**Task objective**
List each line of the data that holds the string "error".

**Input**
========================

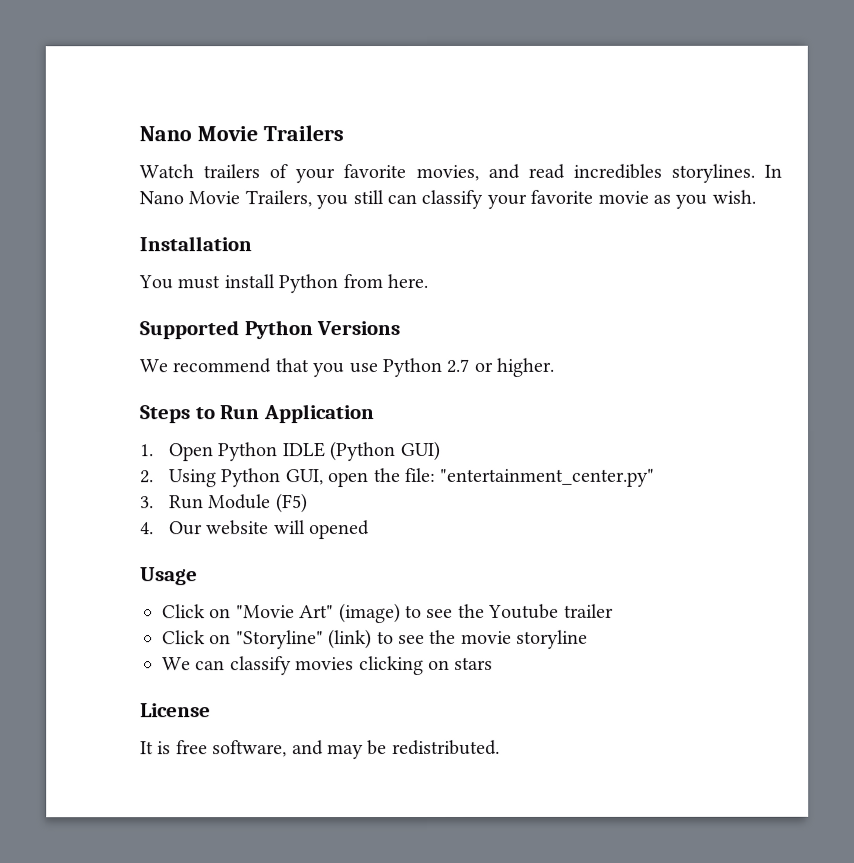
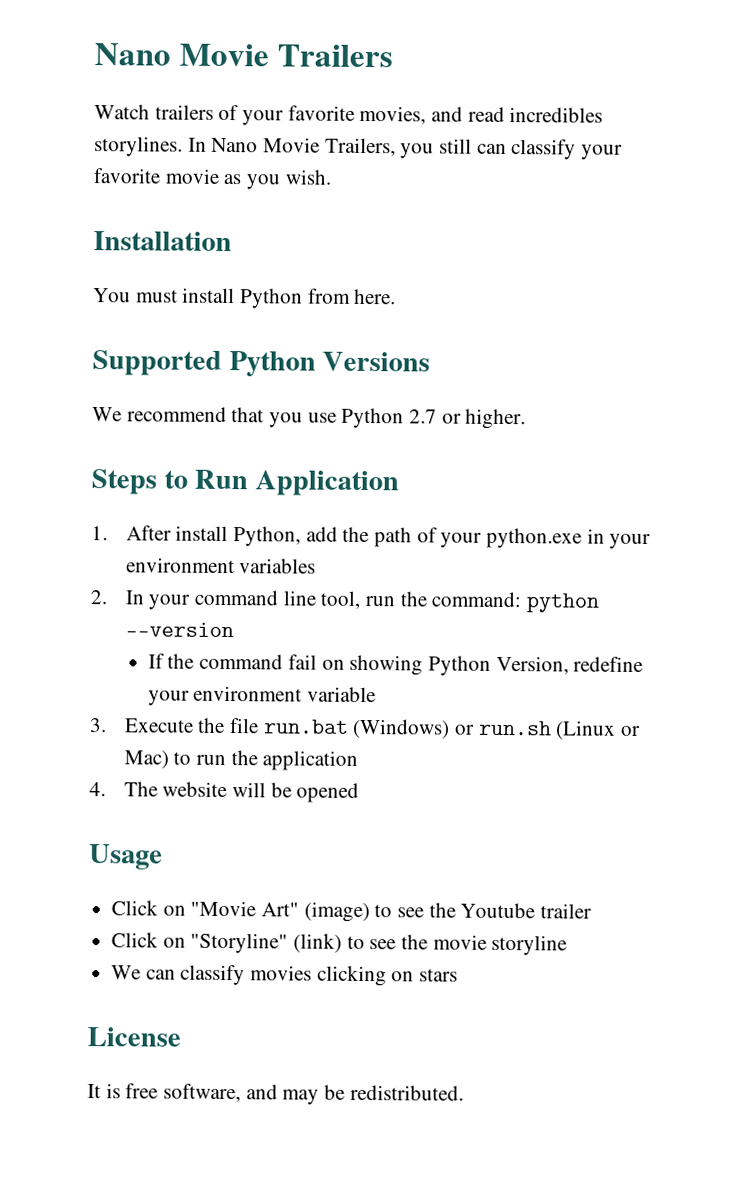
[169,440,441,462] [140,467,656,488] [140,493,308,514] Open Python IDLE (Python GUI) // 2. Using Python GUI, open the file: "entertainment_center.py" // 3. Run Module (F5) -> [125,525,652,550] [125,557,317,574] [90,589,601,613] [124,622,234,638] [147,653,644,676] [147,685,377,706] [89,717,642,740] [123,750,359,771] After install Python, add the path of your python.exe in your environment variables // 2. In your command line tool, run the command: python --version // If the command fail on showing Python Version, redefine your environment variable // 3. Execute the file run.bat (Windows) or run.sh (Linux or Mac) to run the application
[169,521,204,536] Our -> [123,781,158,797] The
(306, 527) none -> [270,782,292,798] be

========================

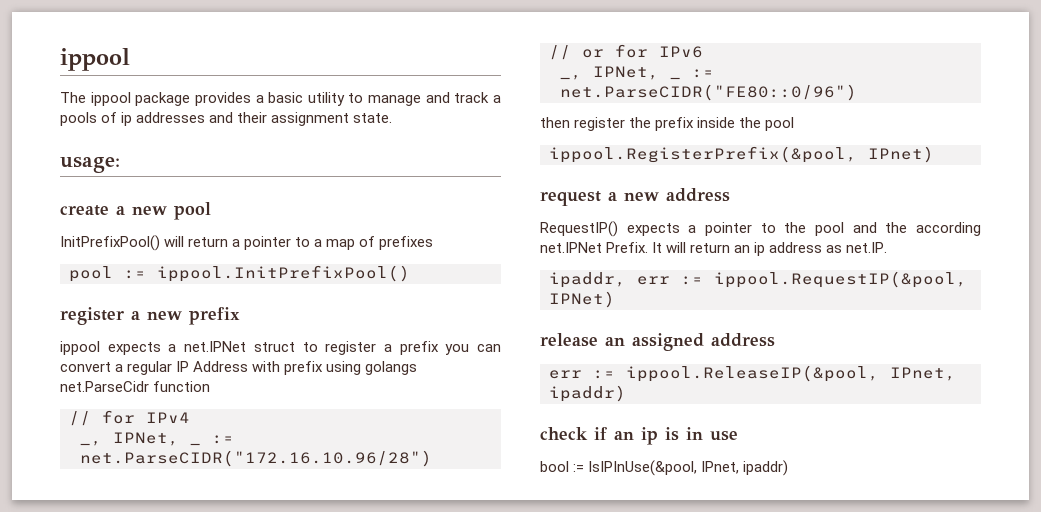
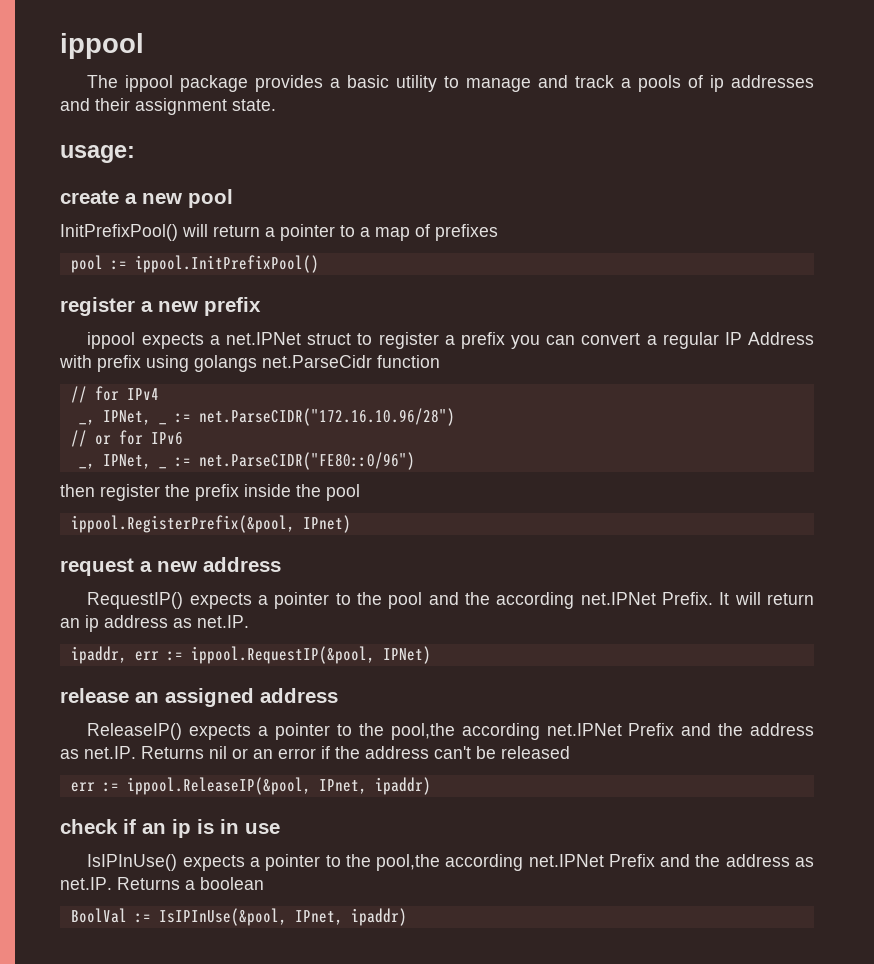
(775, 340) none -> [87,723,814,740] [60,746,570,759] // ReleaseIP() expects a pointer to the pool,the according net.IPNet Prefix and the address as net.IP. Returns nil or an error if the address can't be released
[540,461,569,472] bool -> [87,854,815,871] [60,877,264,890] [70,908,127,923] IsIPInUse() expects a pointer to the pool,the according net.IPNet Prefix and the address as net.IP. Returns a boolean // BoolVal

========================

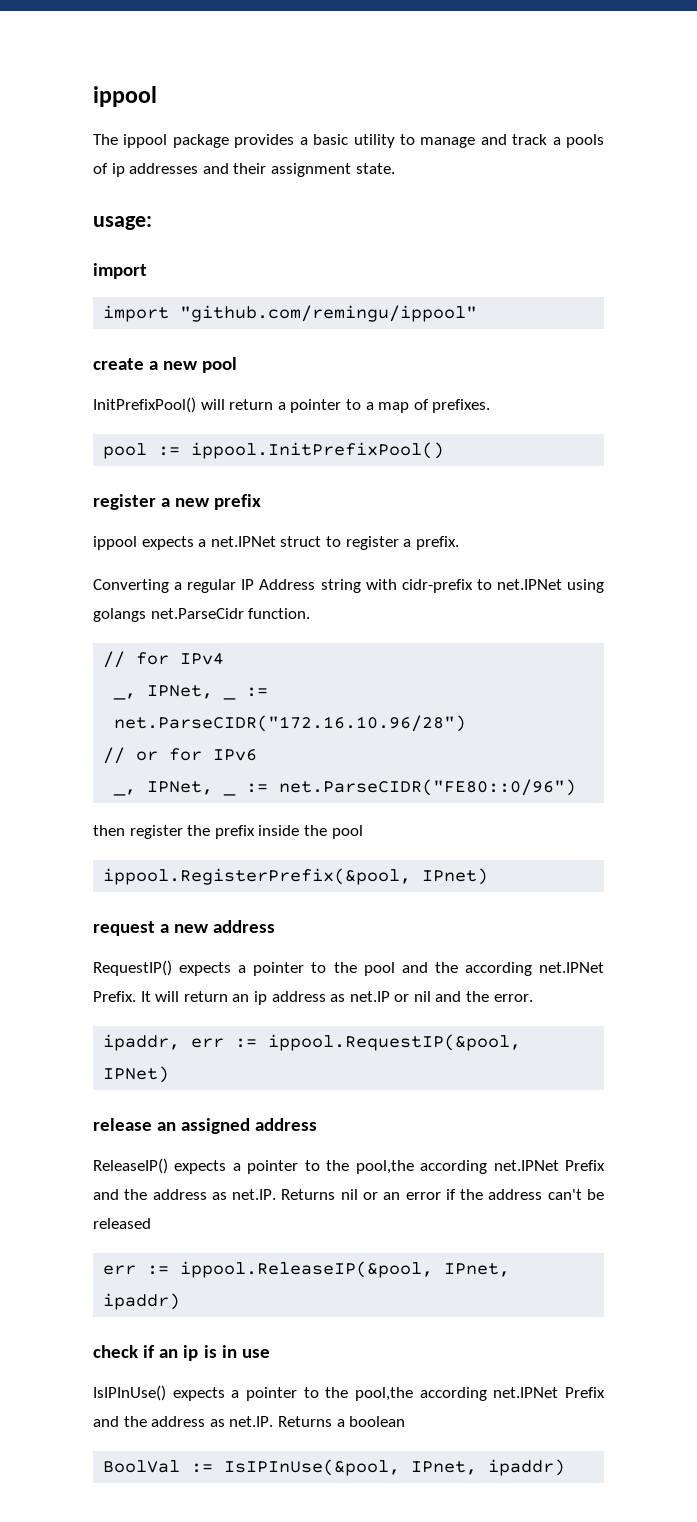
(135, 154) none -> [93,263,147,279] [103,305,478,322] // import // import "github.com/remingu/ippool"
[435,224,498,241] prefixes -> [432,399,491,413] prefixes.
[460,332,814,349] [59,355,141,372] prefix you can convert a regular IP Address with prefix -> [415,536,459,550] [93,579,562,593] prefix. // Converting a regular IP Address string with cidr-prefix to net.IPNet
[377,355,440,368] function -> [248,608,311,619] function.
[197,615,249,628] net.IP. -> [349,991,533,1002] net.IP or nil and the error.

========================

**Solution for this task**
(775, 340) none -> [87,723,814,740] [60,746,570,759] // ReleaseIP() expects a pointer to the pool,the according net.IPNet Prefix and the address as net.IP. Returns nil or an error if the address can't be released
[197,615,249,628] net.IP. -> [349,991,533,1002] net.IP or nil and the error.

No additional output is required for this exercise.